• Préface de "Derniers poèmes"

    Derniers poèmes n'est pas le titre choisi par Paul Pugnaud mais il dit parfaitement ce qu'il en est. Ce sont les derniers poèmes qu'il a écrits et, en tous cas, ce seront les der­niers publiés. Il y a là quelque chose de définitif et de forcément boulever­sant. Datés de 1986 et 1987, ils s'inscrivent dans la trame d'une vie intense et ils forment une trace singulière. Cette vie a traversé le XXeme siècle en sachant y voir ce qui s'y maintient de tout temps et en faisant face à un mystère qui ne s'est toujours pas dissipé. Il en ressort une force sin­gulière, et en bon marin il confère à ses poèmes un aspect minéral qui nous offre la neige comme l'écume des cimes. C'est donc un homme de soixante-quinze ans qui ne cesse de composer avec « le déferlement de la vie ». Il écrit et publie des poèmes de­puis plus de cinquante ans, il ne fait pas que ça dans la vie, mais la poésie demeure un penchant salvateur. Vent, mur, fenêtre, arbre, pierre, quelques orages, beaucoup de feu, de flamme et d'incendie, ce vieux socle du vocabulaire poétique où glissent avec discré­tion les ombres métaphysiques qui lui donnent son centre de gravité, horizon, ré­ponse, destin, désir. Ici ce sont les roches qui agissent « au-delà d'elles-mêmes » et les êtres qui sont invités à aller « au-delà ». Qu'on le veuille ou non, au-delà est un des grands mots du recueil, une de ces buttes témoins qui balisent le passage.
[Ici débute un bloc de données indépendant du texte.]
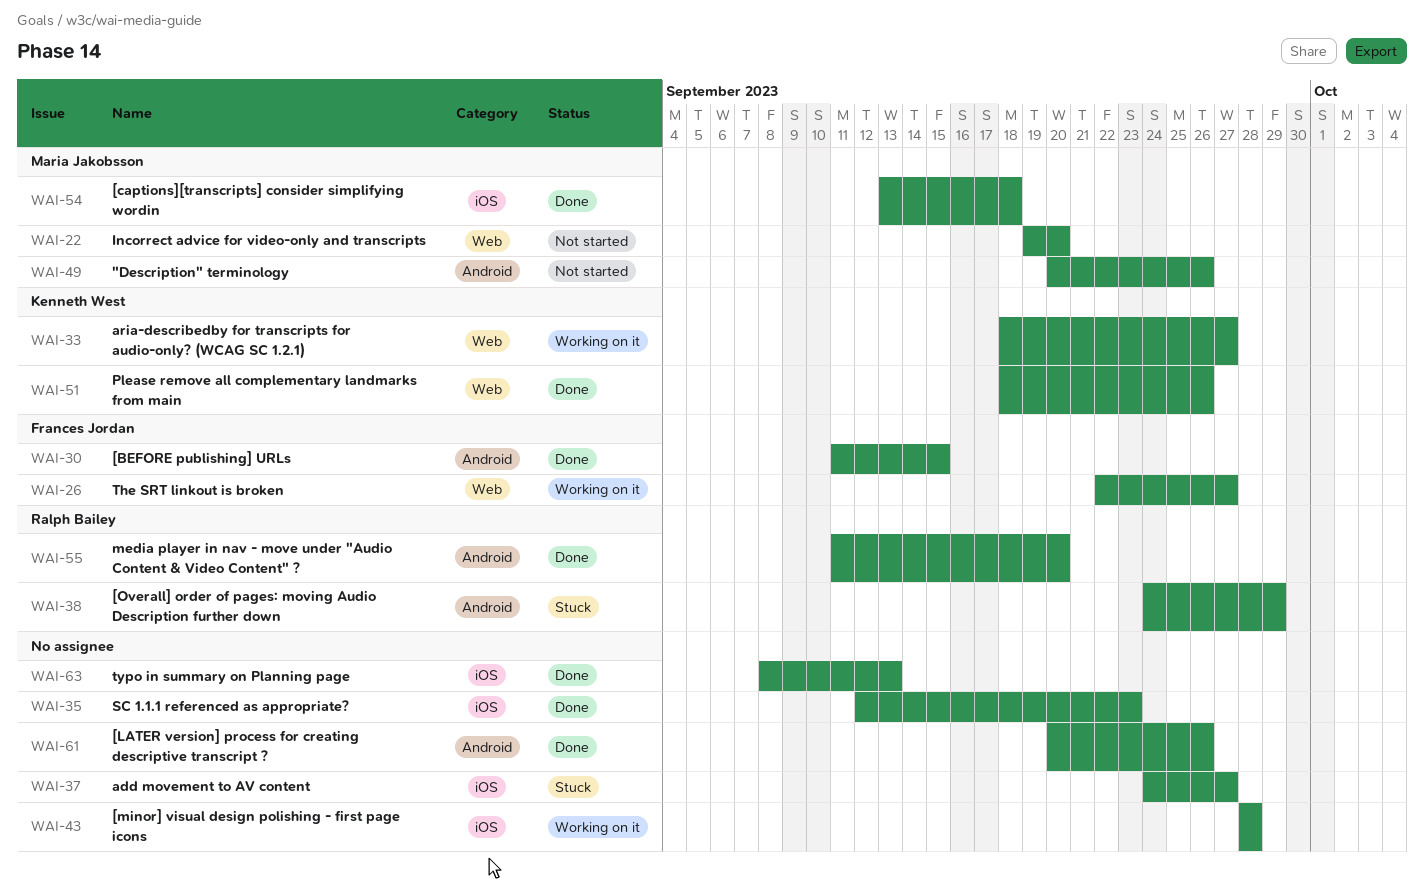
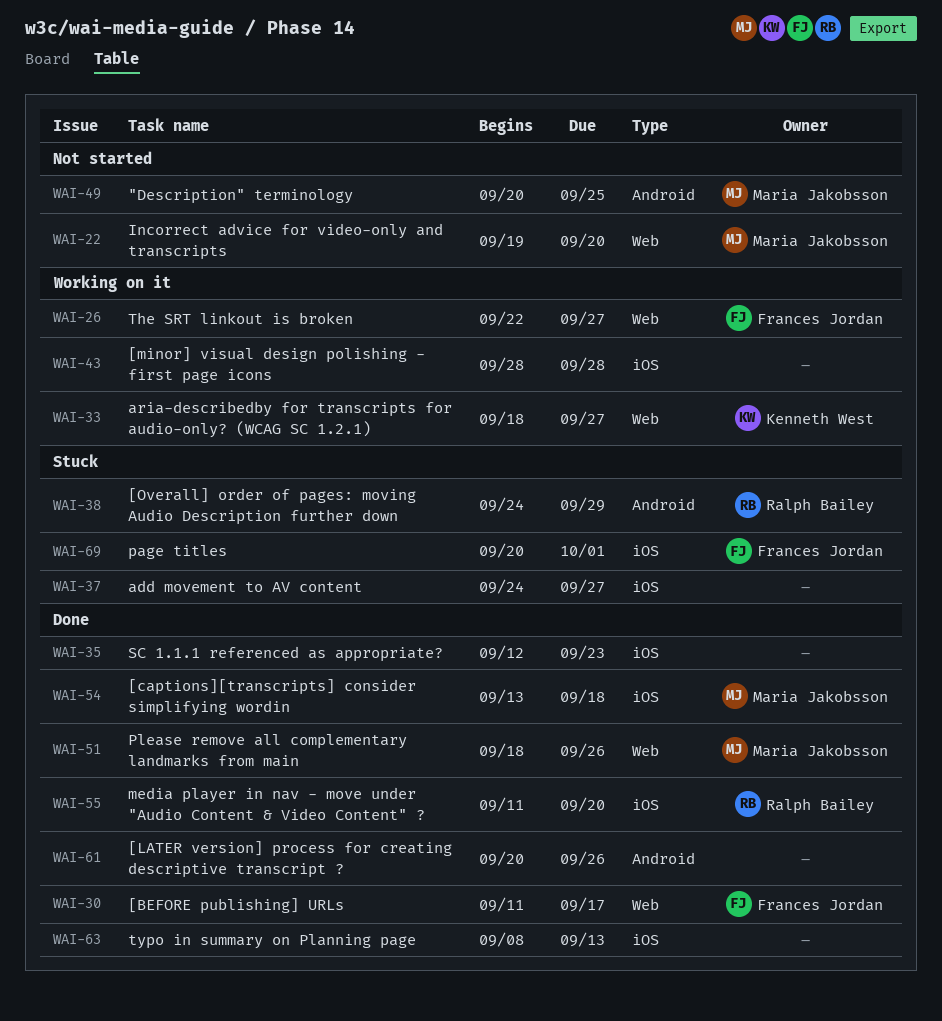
WAI-30, label: Android -> Web
WAI-30, due: Sep 15 -> Sep 17
WAI-49, due: Sep 26 -> Sep 25
WAI-51, owner: Kenneth West -> Maria Jakobsson
WAI-55, label: Android -> iOS
WAI-69: none -> present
On va de chemin en paysage, pour y entendre au bout du compte « l'aventure/ Qui partage la nuit ». Enfin, on est frappé par l'insistance de cet appel, de ce vers quoi nous sommes ap­pelés. Et l'odyssée s'achève sur le dernier dernier poème, splendide dans l'évidence et la simplicité de son mouvement.